Kırsalların cazip hale getirilmesi için de iyi bir uygulama olduğunu dile getiren Başkan Acar, projenin ekonomik anlamda da değer katacağını belirterek,

“Bu proje ile sigorta, asgari ücret, yem desteği verilecek ve bütün hayvanlar veterinerlere zimmetlenecek. Hükümetimiz bu konuda üzerine düşeni yapıyor. Kırsalların cazip hale getirilmesi lazımdı bu konuda da fedakârlık bu proje ile yapılıyor. Büyükşehir yasası ile kırsaldaki ilçelerimiz altyapısı, yolları ve büyük projelerin hayata geçirilmesi ile yaşanılabilir hale geldi. Bu proje ile de ekonomik anlamda değer kazanacağız. Hem nüfus artacak hem de kırsalın ekonomisi canlanacak.Projenin amacı zaten ithalatı bırakıp ihracata yönelmek. Eğer bu tedbirler alınmamış olsa bütün kırsaldaki yaşayan insanlar şehirlere toplanacaktı. Şehirler insanların ruhsal sağlığını da bozuyor. Kırsalda yaşayan insanlar daha sakindir. Bence proje toplum sağlığı yönünden de olumlu” diye konuştu. 

PROJEYE KEÇİLER DE DÂHİL OLURSA İYİ OLUR

Derbent ilçesinde daha önceden yaylım hayvanlarının olduğunu söyleyen Başkan Acar, projenin içerisine keçilerin dahil olmasını da vurguladı. Böylelikle keçilerini daha fazla gelir elde ettireceğinin altını çizen Acar cümlelerini şu şekilde aktardı: “Daha önceden ilçemiz yaylım hayvanları ile doluymuş. Bu yüzden ‘bizim otlak alanımıza geçtiniz’ diye halk kavga edermiş. Şimdi baktığımızda ise dağ, yaylalar her yer bomboş. Kışın yem desteği var ama yazın yeme gerek yok.

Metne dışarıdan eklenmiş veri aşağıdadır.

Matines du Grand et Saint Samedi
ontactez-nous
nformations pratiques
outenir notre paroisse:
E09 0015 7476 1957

Yazın hayvanlar dağlarda yayılarak hem daha da sağlıklı olacak. Büyükbaş hayvancılığı yönlendirmek iyiydi ama küçükbaş hayvanların getirisi daha iyi olur. Keçilerin masraf ve maliyeti daha az oluyor. Getirisi ve kazancı daha çok olduğu için bu projeye keçilerde eklenmeliydi. Keçilerin ekonomiye ve kırsaldaki insanlara daha çok kazanç sağlayacağını düşünüyoruz”

İŞİ BİLENLERİN YAPMASI GEREKİYOR

Konya İli Damızlık Koyun, Keçi Yetiştiricileri Birliği Başkanı Fettah Öztürk ise projenin küçükbaş hayvanların çoğalmasında etkili olacağını vurgulayarak bu işi bilenlerin yapmasının da daha faydalı olacağını söyledi.

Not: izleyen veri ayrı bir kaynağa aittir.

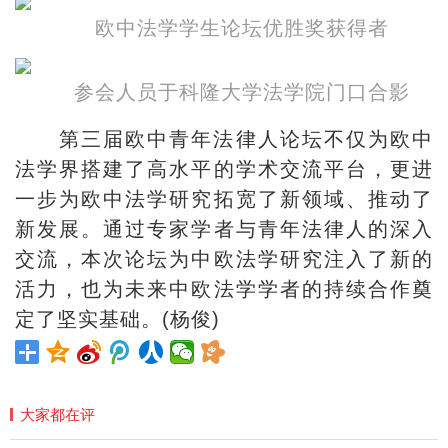
欧中法学学生论坛优胜奖获得者
参会人员于科隆大学法学院门口合影
第三届欧中青年法律人论坛不仅为欧中
法学界搭建了高水平的学术交流平台，更进
一步为欧中法学研究拓宽了新领域、推动了
新发展。通过专家学者与青年法律人的深入
交流，本次论坛为中欧法学研究注入了新的
活力，也为未来中欧法学学者的持续合作奠
定了坚实基础。(杨俊)
大家都在评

Uygulamanın bazı şartlarının olacağını da dile getiren Öztürk, “Küçükbaş hayvancılığın çoğalmasında bakanlığımızın çabası var. Kırmızı et açığını kapatmak ve dışa bağımlılığımızı bitirmek için uygulanmış bir proje. Gelen yazılı bir açıklama yok ama hayata geçeceğini düşünüyoruz. Müracaatları alacak olan tarım müdürlükleri ama bizde verilecek olan göreve her türlü hazırız. Köyde hayvanlarımın başında 4 tane çobanım var ama ‘2 günde Konya’ya gitmem lazım’ diyor. Küçükbaşın yetişmesi büyükbaş gibi değil tamamen bilgiye dayalı. Eğitimle olacak bir iş değil. Koyunlara bakma işini bilenlerin yapması gerekiyor ve şartta aranmalıdır. Millet herkes alacak diye heves ediyor ama bu uygulamanın illaki de şartı olacak. Bu projenin duyurulmasının ardından köylüler sevindi. Küçükbaş hayvanı yetiştirmekte sevgi işidir. Sevmeyen insan bu işi yapamaz. Gençlerinde bu işi yapmasını istemiyoruz. Bizce bu işi orta yaştaki insanlar yapmalıdır” diye konuştu. 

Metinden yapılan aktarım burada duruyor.